(Chart comprehension data)
########

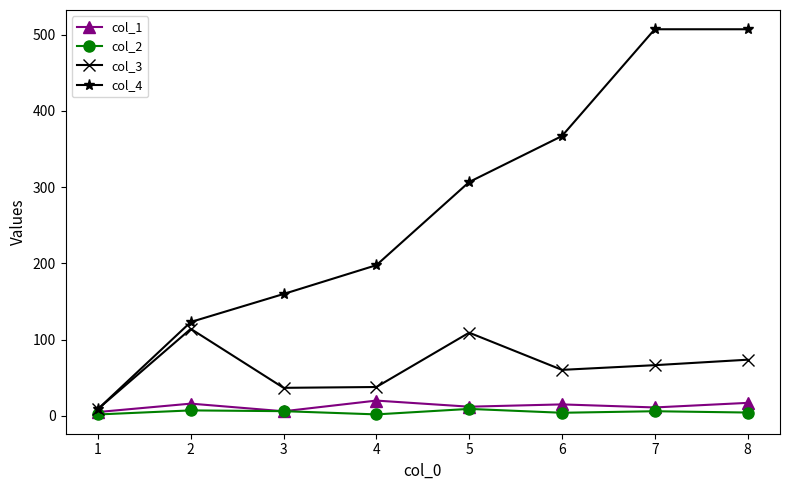

Which series has the widest spread of values?

col_4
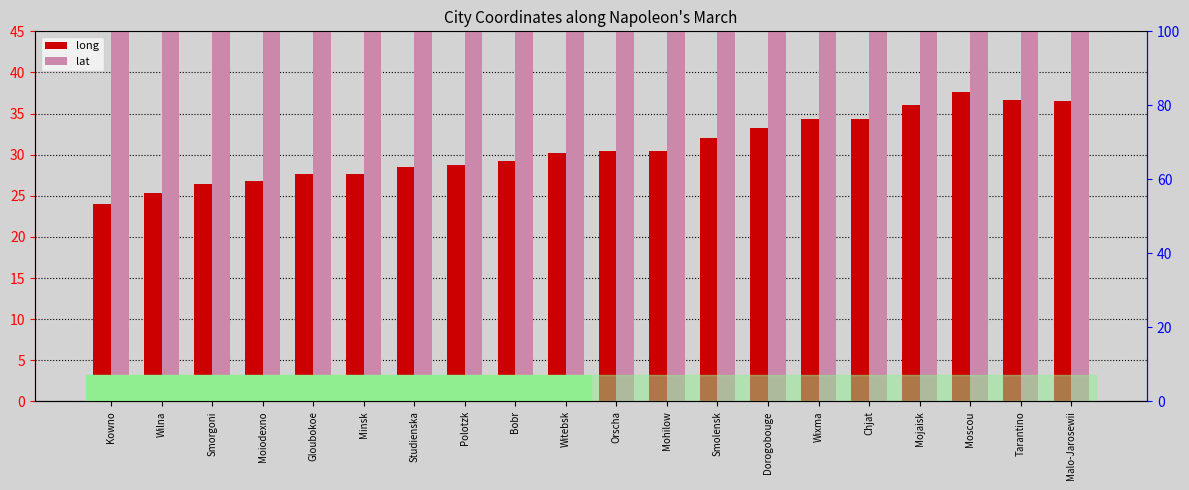

Is the value of long at Dorogobouge greater than the value of lat at Bobr?

No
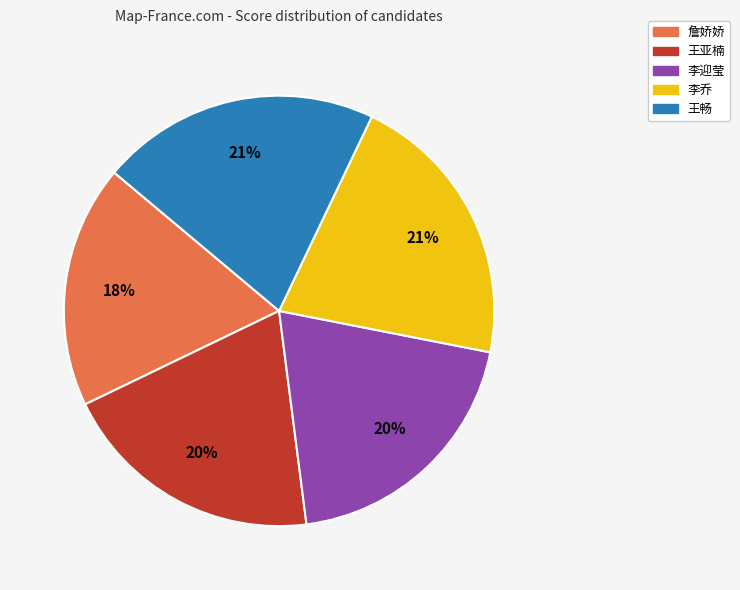

Is the sum of 王亚楠 and 詹娇娇 greater than half?

No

########

> **TASK STATEMENT**
Copy every row above word for word, leaving out the pictures.

> **RESULT BELOW**
Which series has the widest spread of values?

col_4

Is the value of long at Dorogobouge greater than the value of lat at Bobr?

No

Is the sum of 王亚楠 and 詹娇娇 greater than half?

No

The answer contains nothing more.